Rep. Jim Langevin (D-R.I.), a member of the House Armed Services Committee and co-founder of the Congressional Cybersecurity Caucus, said he was "not surprised" by the report's findings.

"While DoD has made progress in lowering its cybersecurity risks, it has not moved fast enough," he said in a statement.

Lawmakers have long pressured the military to seriously address its cyber flaws.

A defense authorization bill for fiscal 2016 required the Pentagon to test for cyber weaknesses in weapon systems and create plans to mitigate cyber attacks.

This year's defense authorization bill went further, mandating that the department detail a budget for their cybersecurity efforts.

The Pentagon has stepped up its efforts to address cyber in recent years.

For example, U.S. Cyber Command was elevated last year to be a standalone agency, instead of being housed within the NSA. And contractors with the department that handle unclassified data were required to implement certain cybersecurity standards by the start of 2018 or risk losing the contracts.

Still, the GAO report found that defense officials believed the security measures they had implemented were enough to defeat hackers, even though teams were able to penetrate systems.
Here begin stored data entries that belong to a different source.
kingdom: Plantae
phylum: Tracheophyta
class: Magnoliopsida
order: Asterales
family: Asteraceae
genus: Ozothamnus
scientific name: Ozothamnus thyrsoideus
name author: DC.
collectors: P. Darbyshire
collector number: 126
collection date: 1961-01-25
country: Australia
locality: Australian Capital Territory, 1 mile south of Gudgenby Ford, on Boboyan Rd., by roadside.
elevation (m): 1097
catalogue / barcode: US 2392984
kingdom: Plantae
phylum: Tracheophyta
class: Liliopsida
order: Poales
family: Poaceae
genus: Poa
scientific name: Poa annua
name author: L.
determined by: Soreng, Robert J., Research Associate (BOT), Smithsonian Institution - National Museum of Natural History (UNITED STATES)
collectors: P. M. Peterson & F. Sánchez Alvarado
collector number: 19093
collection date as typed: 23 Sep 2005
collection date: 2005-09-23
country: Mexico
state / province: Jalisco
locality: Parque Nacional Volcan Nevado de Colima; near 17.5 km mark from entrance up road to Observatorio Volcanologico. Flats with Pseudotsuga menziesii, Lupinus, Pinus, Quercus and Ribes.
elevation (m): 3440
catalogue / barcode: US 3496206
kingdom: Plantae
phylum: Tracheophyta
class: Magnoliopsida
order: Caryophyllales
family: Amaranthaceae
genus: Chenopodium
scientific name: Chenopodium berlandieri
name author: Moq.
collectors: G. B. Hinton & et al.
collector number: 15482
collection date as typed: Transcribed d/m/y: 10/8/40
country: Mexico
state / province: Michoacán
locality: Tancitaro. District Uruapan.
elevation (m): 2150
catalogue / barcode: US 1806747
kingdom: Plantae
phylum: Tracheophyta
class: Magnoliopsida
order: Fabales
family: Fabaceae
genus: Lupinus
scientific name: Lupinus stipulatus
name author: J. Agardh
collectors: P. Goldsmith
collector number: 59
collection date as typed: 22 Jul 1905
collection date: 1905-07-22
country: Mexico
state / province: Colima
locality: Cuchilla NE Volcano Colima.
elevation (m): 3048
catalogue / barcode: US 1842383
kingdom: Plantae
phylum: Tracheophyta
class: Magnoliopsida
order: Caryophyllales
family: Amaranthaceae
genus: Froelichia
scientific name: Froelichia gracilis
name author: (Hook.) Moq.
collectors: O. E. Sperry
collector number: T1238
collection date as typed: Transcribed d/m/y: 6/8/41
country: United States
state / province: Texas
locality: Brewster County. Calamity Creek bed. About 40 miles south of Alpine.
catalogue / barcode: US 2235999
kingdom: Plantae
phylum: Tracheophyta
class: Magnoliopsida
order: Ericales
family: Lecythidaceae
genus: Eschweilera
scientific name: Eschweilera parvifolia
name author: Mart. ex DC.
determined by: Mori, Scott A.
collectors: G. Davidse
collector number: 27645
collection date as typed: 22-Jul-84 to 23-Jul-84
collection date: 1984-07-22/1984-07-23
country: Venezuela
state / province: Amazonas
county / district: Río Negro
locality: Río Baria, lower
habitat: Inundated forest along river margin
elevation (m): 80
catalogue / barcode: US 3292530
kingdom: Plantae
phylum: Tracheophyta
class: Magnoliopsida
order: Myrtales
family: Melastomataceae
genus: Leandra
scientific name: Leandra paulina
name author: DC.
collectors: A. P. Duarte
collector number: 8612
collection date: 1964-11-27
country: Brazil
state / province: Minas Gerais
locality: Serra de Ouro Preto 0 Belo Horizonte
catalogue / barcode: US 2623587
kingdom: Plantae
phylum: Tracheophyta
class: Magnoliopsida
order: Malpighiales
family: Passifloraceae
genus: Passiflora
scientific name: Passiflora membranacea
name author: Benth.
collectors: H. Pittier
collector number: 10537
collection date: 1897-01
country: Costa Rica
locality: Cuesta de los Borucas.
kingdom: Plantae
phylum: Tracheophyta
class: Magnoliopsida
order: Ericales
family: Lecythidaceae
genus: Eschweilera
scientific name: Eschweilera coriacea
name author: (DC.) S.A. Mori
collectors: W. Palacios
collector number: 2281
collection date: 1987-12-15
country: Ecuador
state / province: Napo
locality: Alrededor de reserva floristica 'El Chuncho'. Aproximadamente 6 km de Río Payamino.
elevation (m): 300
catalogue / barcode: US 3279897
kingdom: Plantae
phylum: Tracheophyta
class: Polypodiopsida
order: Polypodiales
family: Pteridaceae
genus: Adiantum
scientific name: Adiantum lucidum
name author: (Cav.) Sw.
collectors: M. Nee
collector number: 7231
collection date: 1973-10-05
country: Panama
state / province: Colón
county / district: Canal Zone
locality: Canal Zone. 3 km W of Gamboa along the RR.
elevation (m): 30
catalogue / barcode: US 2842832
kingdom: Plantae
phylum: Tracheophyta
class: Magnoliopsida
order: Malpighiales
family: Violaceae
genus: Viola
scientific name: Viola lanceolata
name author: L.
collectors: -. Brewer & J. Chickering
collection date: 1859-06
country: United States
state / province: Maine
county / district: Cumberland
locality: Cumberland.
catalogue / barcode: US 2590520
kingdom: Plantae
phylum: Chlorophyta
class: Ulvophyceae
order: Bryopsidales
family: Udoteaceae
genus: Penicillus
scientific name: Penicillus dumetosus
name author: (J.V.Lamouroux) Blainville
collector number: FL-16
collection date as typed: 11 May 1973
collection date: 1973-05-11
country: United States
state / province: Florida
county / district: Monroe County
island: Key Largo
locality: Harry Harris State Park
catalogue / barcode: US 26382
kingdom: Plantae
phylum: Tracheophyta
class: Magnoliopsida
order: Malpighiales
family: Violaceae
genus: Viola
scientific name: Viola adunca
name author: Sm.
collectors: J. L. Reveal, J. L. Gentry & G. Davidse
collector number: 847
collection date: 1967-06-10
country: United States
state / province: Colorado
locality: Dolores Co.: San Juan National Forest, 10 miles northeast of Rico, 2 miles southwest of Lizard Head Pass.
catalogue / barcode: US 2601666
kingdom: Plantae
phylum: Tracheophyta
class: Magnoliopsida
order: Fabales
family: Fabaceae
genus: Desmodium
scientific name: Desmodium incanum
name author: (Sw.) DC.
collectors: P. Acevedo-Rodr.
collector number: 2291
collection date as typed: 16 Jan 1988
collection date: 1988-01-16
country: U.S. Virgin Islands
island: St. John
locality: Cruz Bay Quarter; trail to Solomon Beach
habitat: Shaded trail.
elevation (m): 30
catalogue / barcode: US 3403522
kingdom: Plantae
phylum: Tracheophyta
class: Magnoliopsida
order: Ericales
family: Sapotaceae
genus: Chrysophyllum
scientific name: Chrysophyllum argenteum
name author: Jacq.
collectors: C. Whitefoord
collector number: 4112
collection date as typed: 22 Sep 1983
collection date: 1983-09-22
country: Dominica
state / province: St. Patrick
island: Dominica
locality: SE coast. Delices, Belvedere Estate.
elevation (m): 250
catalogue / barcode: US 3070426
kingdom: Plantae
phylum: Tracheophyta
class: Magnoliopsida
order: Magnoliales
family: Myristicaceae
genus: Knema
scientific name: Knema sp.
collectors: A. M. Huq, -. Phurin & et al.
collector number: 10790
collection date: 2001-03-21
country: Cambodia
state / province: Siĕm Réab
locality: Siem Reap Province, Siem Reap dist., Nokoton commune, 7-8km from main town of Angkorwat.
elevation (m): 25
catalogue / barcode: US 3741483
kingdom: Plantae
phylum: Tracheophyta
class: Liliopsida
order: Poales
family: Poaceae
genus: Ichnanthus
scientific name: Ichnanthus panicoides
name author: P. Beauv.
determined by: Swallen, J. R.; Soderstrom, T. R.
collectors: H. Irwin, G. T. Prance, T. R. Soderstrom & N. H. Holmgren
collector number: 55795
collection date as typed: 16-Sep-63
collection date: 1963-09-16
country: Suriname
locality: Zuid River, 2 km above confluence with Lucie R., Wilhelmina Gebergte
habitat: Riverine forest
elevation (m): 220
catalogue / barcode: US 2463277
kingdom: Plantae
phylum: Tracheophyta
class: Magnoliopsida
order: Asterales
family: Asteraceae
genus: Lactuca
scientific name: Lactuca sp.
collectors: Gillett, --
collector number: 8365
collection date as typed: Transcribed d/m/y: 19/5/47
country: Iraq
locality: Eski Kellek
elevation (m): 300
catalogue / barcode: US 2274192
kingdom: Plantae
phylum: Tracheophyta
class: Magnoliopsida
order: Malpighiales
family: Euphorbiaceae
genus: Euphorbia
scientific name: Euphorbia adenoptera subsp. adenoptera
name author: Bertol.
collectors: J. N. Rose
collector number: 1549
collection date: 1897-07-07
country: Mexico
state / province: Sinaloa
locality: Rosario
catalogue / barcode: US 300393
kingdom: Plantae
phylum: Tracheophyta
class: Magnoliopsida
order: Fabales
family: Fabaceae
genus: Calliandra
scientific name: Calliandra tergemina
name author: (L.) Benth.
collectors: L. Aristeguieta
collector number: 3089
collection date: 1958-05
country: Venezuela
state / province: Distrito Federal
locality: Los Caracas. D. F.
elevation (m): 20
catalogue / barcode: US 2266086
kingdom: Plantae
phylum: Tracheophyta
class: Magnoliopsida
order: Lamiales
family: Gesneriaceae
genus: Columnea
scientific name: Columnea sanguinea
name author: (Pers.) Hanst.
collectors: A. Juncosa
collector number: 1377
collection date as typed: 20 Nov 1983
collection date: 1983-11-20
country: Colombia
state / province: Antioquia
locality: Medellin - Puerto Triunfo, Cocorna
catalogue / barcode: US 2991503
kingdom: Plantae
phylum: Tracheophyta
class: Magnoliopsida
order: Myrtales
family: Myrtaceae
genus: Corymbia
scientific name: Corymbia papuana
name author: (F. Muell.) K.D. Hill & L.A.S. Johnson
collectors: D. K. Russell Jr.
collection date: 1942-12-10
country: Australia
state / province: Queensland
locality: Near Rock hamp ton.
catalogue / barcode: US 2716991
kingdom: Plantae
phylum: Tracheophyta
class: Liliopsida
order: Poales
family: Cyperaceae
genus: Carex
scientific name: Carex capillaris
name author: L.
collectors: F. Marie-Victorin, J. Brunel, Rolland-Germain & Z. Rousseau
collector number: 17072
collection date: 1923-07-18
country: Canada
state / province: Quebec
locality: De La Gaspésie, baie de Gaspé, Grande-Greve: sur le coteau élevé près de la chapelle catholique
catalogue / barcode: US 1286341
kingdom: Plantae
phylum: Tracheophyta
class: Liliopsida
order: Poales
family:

Military leaders publicly acknowledged at a Senate hearing last month that the Pentagon struggles with recruiting staffers to work on cyber issues. Lt. Gen. Stephen G. Fogarty, the commander of U.S. Army Cyber Command, told lawmakers the division has "a challenge in retaining the core skills that we need."

Edgard Capdevielle, CEO of industrial cybersecurity firm Nozomi Networks, said that the report highlighted the scope of the Pentagon's problems. Capdevielle said it's "not entirely surprising that military leaders turned a blind eye to security weaknesses within the Pentagon's multibillion-dollar weapons systems."

"Addressing cybersecurity vulnerabilities after the fact is a monumental task, so it's unfortunate that the military failed to take action despite continued warnings from the Government Accountability Office," he said.

John Harmon, a former NSA analyst and vice president of sales for cyber firm Endgame, said many Pentagon officials are focused on getting weapons systems to comply with necessary regulations so they can go into service. But that means that longterm thinking about cyber threats takes a back seat.

He also noted that cyber standards must constantly be updated. Some systems, like ships, are built to last for decades.

"Compliance is not security, it's compliance," Harmon said.

"Some of these systems again were built a long time ago. And sure, they might be compliant with when they were put out, but they're not up to date when it comes to there being some kind of a system that actually protects these things from some kind of sophisticated adversary."

Defense watchers said improving the Pentagon's cyber health would need a change in culture.

Taylor, now a senior counsel for the law firm Hogan Lovells, said military leaders need to send a stronger message to Pentagon officials about adopting good cybersecurity practices and better recognizing risks.

"I think that there really needs to be a strong message the people will be held accountable for not adequately responding to the shortcomings that have been revealed, and to create a culture of real care and attention to the vulnerabilities that the network weapons systems create," he said.